During the three-month span to start 2011, Apple's retail sales were up 32 percent, and in-store revenue from Mac sales was up 90 percent. Revenue from retail stores was $3.18 billion, a year-over-year increase of 90 percent.
While the bulk of Apple's retail sales come from the U.S., where most of its stores are located, the international expansion of the iPhone maker's retail operations is playing an increasingly vital role. The company revealed in its last quarterly earnings call that international retail store volume now exceeds average U.S. store volume.
Apple plans to open a total of 40 new stores in fiscal 2011, with nearly three-quarters of those stores outside of America. One of those stores will be a new, massive two-story flagship shop located in Hong Kong.
While international expansion has become a priority, Apple also has big plans for its stores in the U.S. The company's flagship store on Fifth Avenue in New York City is currently under renovation, as the company is spending $6.7 million to replace the giant 32-foot glass cube that serves as an entrance to the underground retail store.
Apple's Upper West Side store in New York City is one of its largest in America.
It's only appropriate that Apple's retail operations lead growth in the U.S., as 2011 has been a year of milestones for the brick-and-mortar stores of the American company. In May, Apple celebrated the tenth anniversary of its retail operations by placing interactive iPad displays in its stores to provide product information, pricing and features.
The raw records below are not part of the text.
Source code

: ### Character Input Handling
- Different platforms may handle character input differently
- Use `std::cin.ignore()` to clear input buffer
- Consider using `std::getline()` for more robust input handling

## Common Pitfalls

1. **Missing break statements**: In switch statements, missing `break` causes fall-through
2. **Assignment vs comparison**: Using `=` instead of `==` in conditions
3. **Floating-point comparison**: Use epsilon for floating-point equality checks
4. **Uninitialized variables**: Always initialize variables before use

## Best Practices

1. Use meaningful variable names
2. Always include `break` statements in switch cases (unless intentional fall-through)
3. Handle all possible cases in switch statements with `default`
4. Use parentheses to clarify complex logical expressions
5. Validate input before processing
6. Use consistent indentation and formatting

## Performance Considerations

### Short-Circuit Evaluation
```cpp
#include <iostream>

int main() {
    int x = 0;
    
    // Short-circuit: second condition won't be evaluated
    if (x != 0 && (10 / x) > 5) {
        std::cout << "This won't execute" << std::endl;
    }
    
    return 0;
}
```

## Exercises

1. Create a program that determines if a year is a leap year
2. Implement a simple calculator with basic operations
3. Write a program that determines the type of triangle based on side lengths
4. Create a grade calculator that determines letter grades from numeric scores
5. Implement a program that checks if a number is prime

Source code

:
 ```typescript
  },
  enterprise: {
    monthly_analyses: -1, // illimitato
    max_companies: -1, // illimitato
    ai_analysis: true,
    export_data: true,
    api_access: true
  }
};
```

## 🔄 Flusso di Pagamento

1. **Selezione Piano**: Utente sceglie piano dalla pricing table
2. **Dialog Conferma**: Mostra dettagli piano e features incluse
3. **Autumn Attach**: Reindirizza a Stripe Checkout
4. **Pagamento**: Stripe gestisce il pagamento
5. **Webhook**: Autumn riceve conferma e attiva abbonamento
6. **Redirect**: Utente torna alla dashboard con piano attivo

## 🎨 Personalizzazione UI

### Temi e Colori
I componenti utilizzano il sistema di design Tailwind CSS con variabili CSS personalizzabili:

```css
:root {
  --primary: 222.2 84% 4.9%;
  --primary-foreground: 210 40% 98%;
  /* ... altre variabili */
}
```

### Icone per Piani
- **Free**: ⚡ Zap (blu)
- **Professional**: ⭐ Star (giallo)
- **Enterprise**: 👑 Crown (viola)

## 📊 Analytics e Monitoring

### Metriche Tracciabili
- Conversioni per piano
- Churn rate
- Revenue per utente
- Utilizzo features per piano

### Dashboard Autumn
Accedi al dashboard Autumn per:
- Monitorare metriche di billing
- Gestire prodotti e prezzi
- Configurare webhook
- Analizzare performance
The huge success Apple has seen in retail was spearheaded by Ron Johnson, who announced in June that he would leave Apple to become the new president and chief executive of J.C. Penney. The Cupertino, Calif., company is "actively recruiting" for his replacement.
But Johnson was not alone in plotting Apple's rise to the top of retail. One recent report from The Wall Street Journal revealed that even Apple CEO Steve Jobs pays close attention to his company's retail business, and was even said to be "poring over blueprints for future Apple stores" when he was in the hospital for a liver transplant.